BM Genel Kurulu'nda Gündem Filistin: Erdoğan’dan Net Mesaj!

23.09.2025 - 13:13 | Son Güncellenme: 23.09.2025 - 13:24
New York’ta BM Genel Kurulu’nun 80. oturumunda gerçekleşen “Filistin Konulu Yüksek Düzeyli Uluslararası Konferansı”, Filistin-İsrail çatışmasının seyrinde kritik bir dönemeç olarak görülüyor.
Konferans, sıradan bir diplomatik buluşma olmaktan çıktı; Fransa, Malta, Belçika, Lüksemburg, Monako ve Andorra’nın Filistin’i resmen tanımasının ardından bambaşka bir siyasi boyut kazandı.
Bu gelişmeler, uzun süredir masada geri planda bırakılan Filistin dosyasına yeniden güçlü bir ivme kazandırdı. Konferansın sonunda kabul edilen “New York Bildirgesi”, BM Genel Kurulu’nda 142 ülkenin desteğini alarak uluslararası toplumun geri dönüşü olmayan bir şekilde Filistin devletinin kurulmasına bağlılığını teyit etti.
Erdoğan'dan işgale karşı net mesaj
Konferansın en dikkat çeken anlarından biri Cumhurbaşkanı Recep Tayyip Erdoğan’ın konuşmasıydı.
Erdoğan, dünyanın dört bir yanında yankılanan gerçeği açıkça dile getirdi: “İsrail, Gazze’de soykırım uyguluyor ve Filistin devletinin kurulmasını imkansız hale getirmeye çalışıyor.”

Filistin’e verdiği güçlü destekle bilinen Erdoğan, uluslararası topluma “önce ahlaki, sonra siyasi ve hukuki” bir sorumluluk düştüğünü vurguladı. Erdoğan ayrıca, İsrail’in işlediği suçlar karşısında sessizliğin, tarafsızlık değil, açık bir şekilde “suça ortak olmak” olduğuna dikkat çekti.
Erdoğan, Gazze’deki katliamı Batı Şeria ve Doğu Kudüs’teki yerleşim ve ilhak politikalarıyla ilişkilendirerek, Netanyahu hükümetinin tek hedefinin iki devletli çözümü boşa çıkarmak olduğunu söyledi.

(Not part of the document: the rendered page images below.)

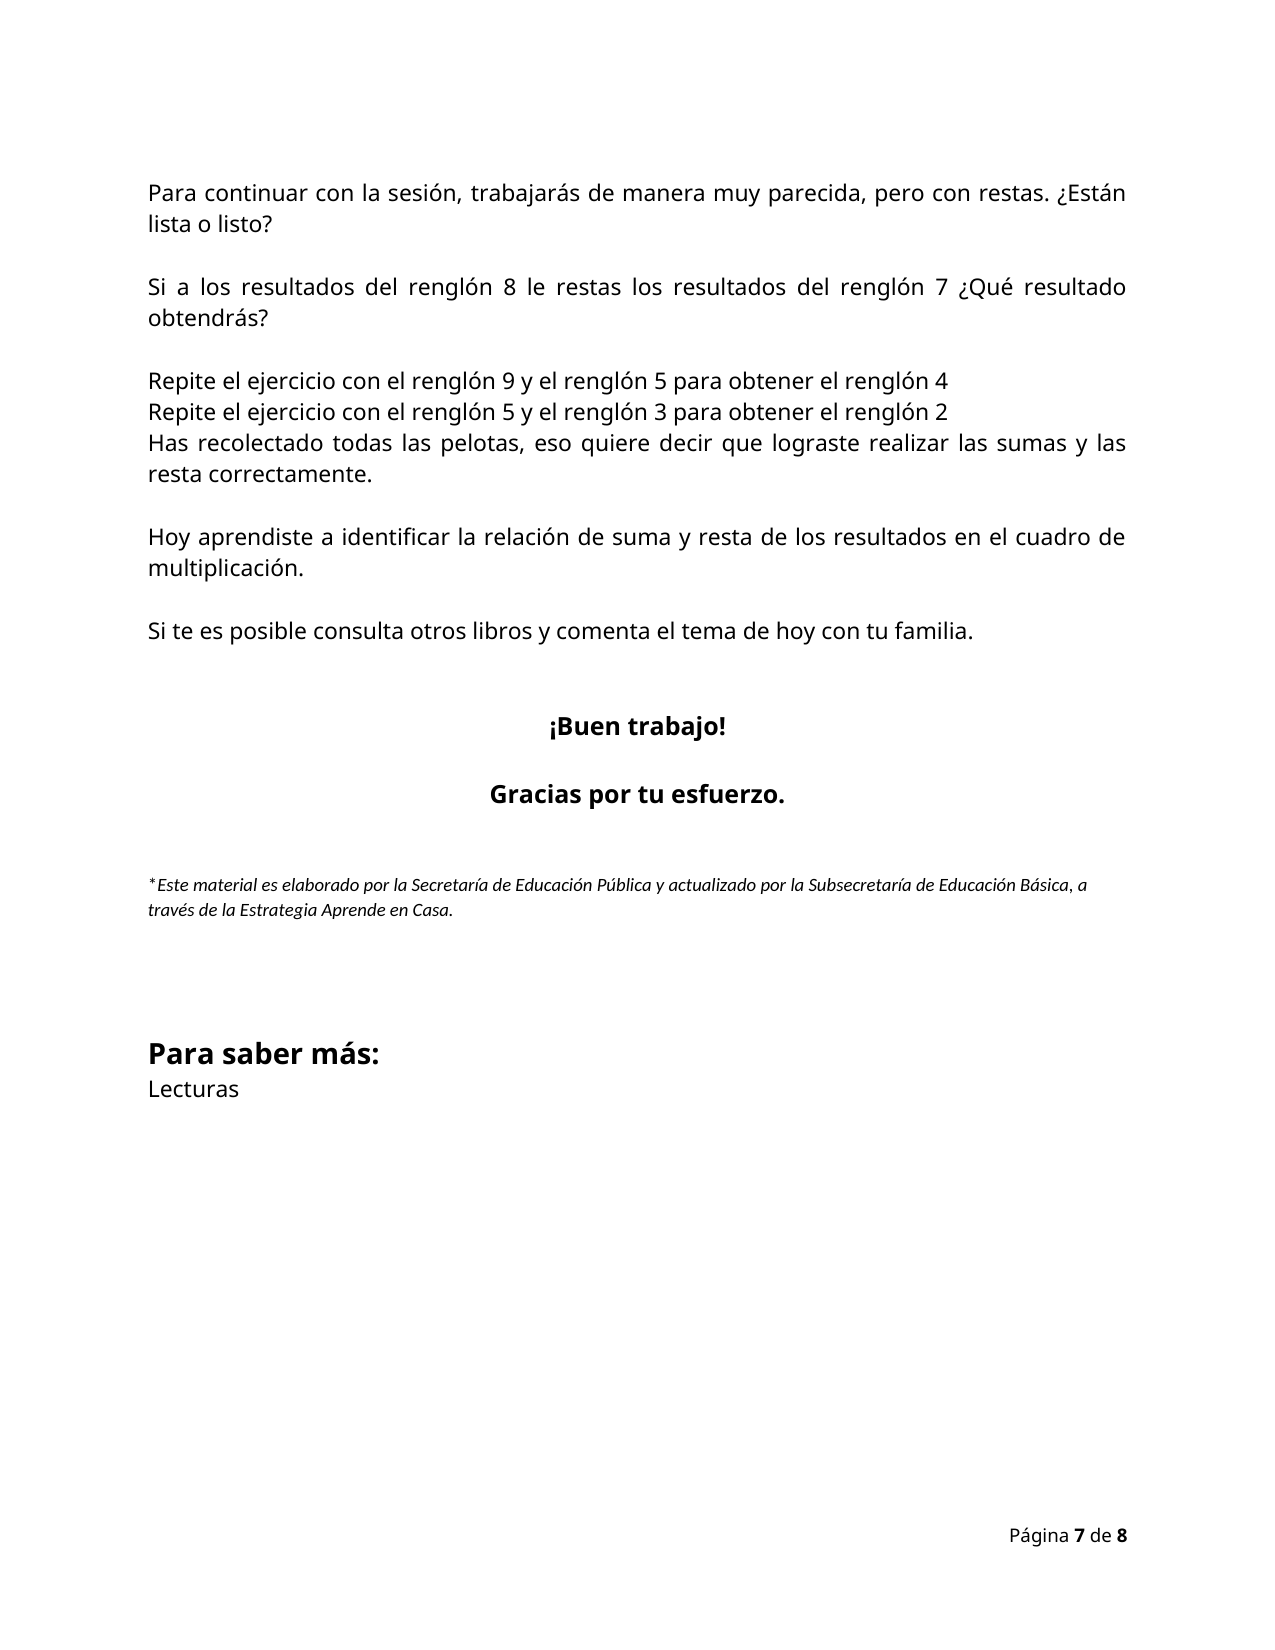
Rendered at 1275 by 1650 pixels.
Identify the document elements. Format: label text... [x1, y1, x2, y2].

text Si te es posible consulta otros libros y comenta el tema de hoy con tu familia. [148, 615, 1127, 646]
text Si a los resultados del renglón 8 le restas los resultados del renglón 7 ¿Qué resultado obtendrás? [148, 271, 1127, 333]
text *Este material es elaborado por la Secretaría de Educación Pública y actualizado por la Subsecretaría de Educación Básica, a través de la Estrategia Aprende en Casa. [148, 873, 1127, 921]
text Repite el ejercicio con el renglón 5 y el renglón 3 para obtener el renglón 2 [148, 396, 1127, 427]
text Repite el ejercicio con el renglón 9 y el renglón 5 para obtener el renglón 4 [148, 365, 1127, 396]
text Lecturas [148, 1073, 1127, 1104]
text Hoy aprendiste a identificar la relación de suma y resta de los resultados en el cuadro de multiplicación. [148, 521, 1127, 583]
text Para saber más: [148, 1033, 1127, 1073]
text ¡Buen trabajo! [148, 708, 1127, 742]
text Gracias por tu esfuerzo. [148, 777, 1127, 811]
text Para continuar con la sesión, trabajarás de manera muy parecida, pero con restas. ¿Están lista o listo? [148, 177, 1127, 240]
text Has recolectado todas las pelotas, eso quiere decir que lograste realizar las sumas y las resta correctamente. [148, 427, 1127, 490]
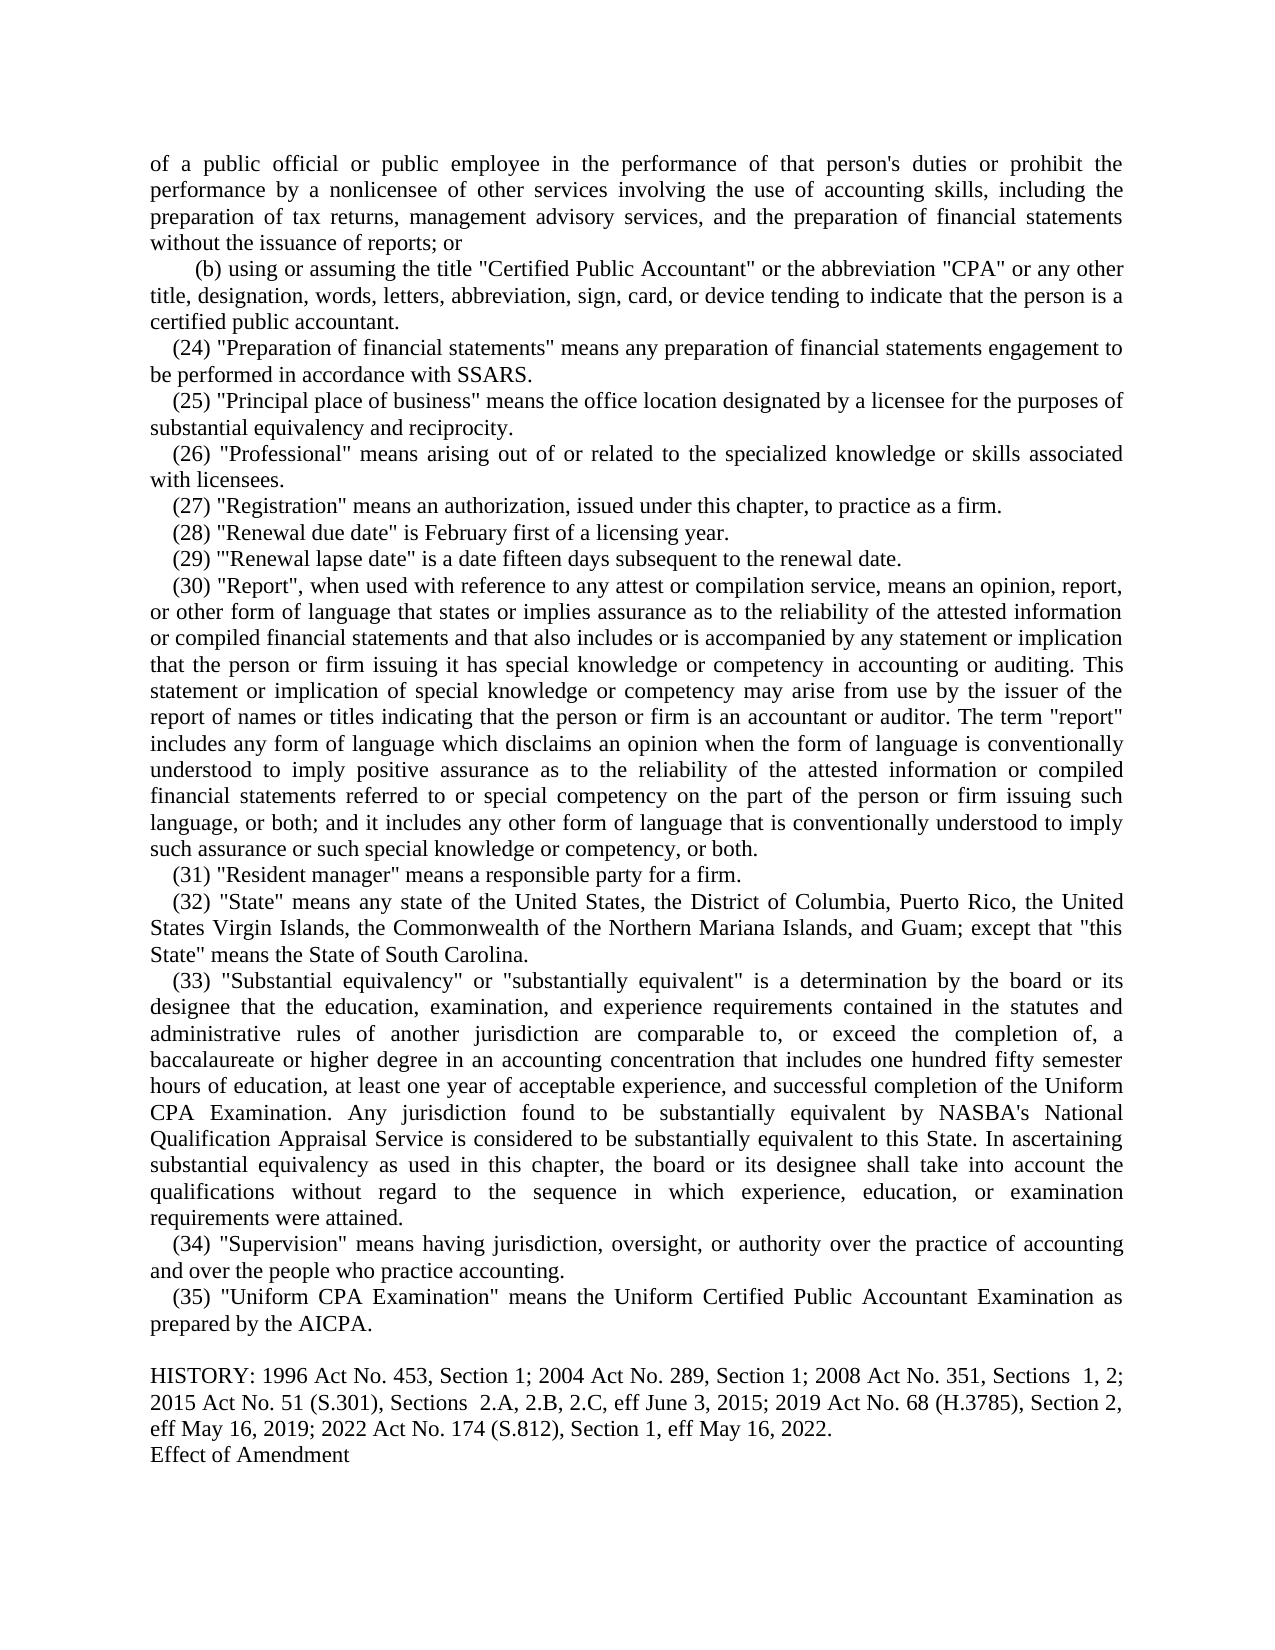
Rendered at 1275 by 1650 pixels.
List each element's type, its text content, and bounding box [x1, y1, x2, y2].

text (25) "Principal place of business" means the office location designated by a licensee for the purposes of substantial equivalency and reciprocity. [150, 387, 1125, 440]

Daha da ötesine giderek, Filistinlilerin yaşadıklarını Yahudilerin Holokost döneminde yaşadığı zulümle kıyasladı ve bunun büyük bir ahlaki çelişki olduğunun altını çizdi.
Öte yandan, Erdoğan’ın konuşması duygusal bir çıkış olmanın ötesinde, somut mesajlar da içeriyordu. Çağrıları şöyle sıralandı: Gazze’de derhal ateşkes, İsrail ordusunun bölgeden çekilmesi, İnsani yardımlar için engelsiz koridorların açılması, Filistin’in ulusal kapasitesinin finansal ve teknik olarak güçlendirilmesi ve UNRWA başta olmak üzere insani yardım kuruluşlarının desteklenmesi.
Bu söylemlerle Ankara, bir kez daha yalnızca kınamayla yetinmeyen, sahada somut adımlar atılmasını isteyen ülkeler arasında yerini aldı.
Uluslararası tanımalar: Washington ve Tel Aviv’e mesaj
BM’nin 80. oturumunu farklı kılan noktalardan biri de Avrupa’dan gelen peş peşe tanıma açıklamalarıydı. Özellikle Fransa Cumhurbaşkanı Emmanuel Macron’un kürsüden yaptığı “Filistin’i resmen tanıma” duyurusu dikkat çekti.
Bu adımlar, Batı’nın uzun yıllardır İsrail’le kurduğu karmaşık ittifak dengelerinden bir kopuş anlamına geliyor. Verilen mesaj ise açık: Uluslararası diplomasi daha fazla kilitlenmeyi kaldıramaz, işgalin sürmesinin maliyeti artık dünya için taşınamaz hale gelmiştir.
Öte yandan, konferansın kapanış bildirisi yalnızca tanımalara değil, bunların ötesine dikkat çekti. Vurgulanan nokta, uluslararası toplumun tavırlarını “somut eylemlere” dönüştürmesi gerektiğiydi. Çünkü sadece tanımalar, Gazze’deki katliamı durdurmaya yetmeyecek; Filistinlilerin hakları da gerçek baskı mekanizmaları devreye girmeden geri alınamayacak.